弱小ママさんバレーチームの諸事情 1
弱小ママさんバレーチームには、大会に参加することに意義を持っているチームや、練習後の飲み会或いは茶話会などをメインにしているチームなど、目的は様々であり、それ自体が間違っている訳でないことは、以前お話しした通りである。しかし現在永竹クラブは、勝負にこだわることを目的としたチームとして練習を重ねていた。チームの構成員は、地元の住民。中には結婚して永竹クラブの地元民になった者もいる。当然ご近所付き合いもあれば、子供が同じ学校に通っていてPTAなどでの付き合いもある。そうした環境の中で、どうやら女性同士の事情というものがあるらしい。
陽介が監督を引き受けてから、練習試合などを数試合したが、日頃の練習の成果が徐々に見受けられるようになり、試合の内容もそれなり良くなってきていた。しかし、試合中劣勢な場面でも、どうやらその女性同士の事情が優先することが分かってきた。

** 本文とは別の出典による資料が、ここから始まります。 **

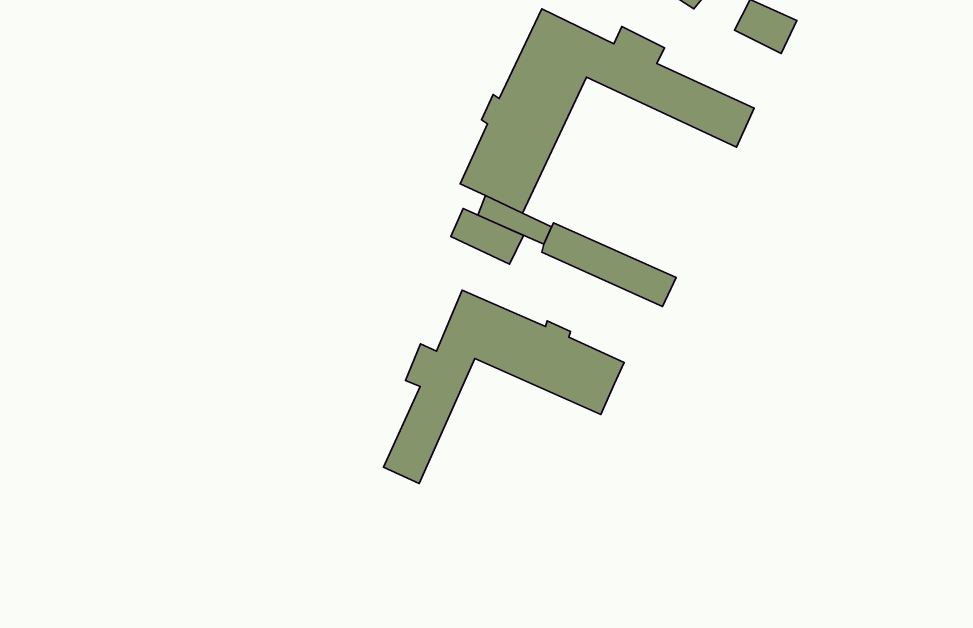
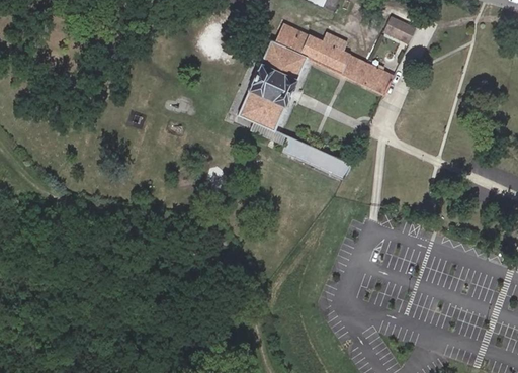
building: [451,209,524,264] -> none
building: [384,290,624,483] -> none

勝負にこだわることを目的としていたバレーボール経験者なら、劣勢の場面では、チームの中で一番得点を取れる者(例えばチームのエース)にトスを集める。永竹クラブで言えば、ヤマちゃんやヨシちゃんであろう。しかしながら、永竹クラブのセッターは、そのような状況であっても前衛アタッカー4人に、ほぼ均等にトスを上げる。もちろん前衛レフトのヤマちゃんと、前衛ライトのヨシちゃんには、比較的多くトスを上げた上での話だが、いずれにせよ総合的に均等にトスを上げているように見える。
いつだったか、敗戦した試合の後、セッターに聞いてみた。「どうしていつも均等にトスをあげるの?10球に1球しか決まらないアタッカーにトスを上げれば、確率は低いじゃない?」と。永竹クラブのセッターはバレーボール経験者。そのセッターが言うには「十分承知してるけど、10球に1球の確率の人も、私に打たせて!って言うの。勝負にこだわれば絶対に上げないんだけど、家も近いし子供同士が同級生で、PTAとかで一緒に活動したりしてるから、勝負にこだわる以上に後のことが面倒になるのが嫌で…」とのことだった。ちなみにこのセッター、春高バレーで全国制覇した高校出身の本物であったが、ママさんバレーと人間関係はどうしても割り切れなかったようだ。
一事が万事、当時の永竹クラブは、勝負にこだわりたいと言ったものの、いわゆるバレーボールをするチームではなかったことに、陽介は気づいた。陽介は、自分が男性であること。父親ではあるが母親や主婦ではないことなどによる、今までにない経験や感情をあらためて考えさせられた。そしてその事情を受け入れながらチーム作りをしていく難しさを、身に染みて感じた。
しかし陽介にとってこの諸事情は、貴重な経験となった。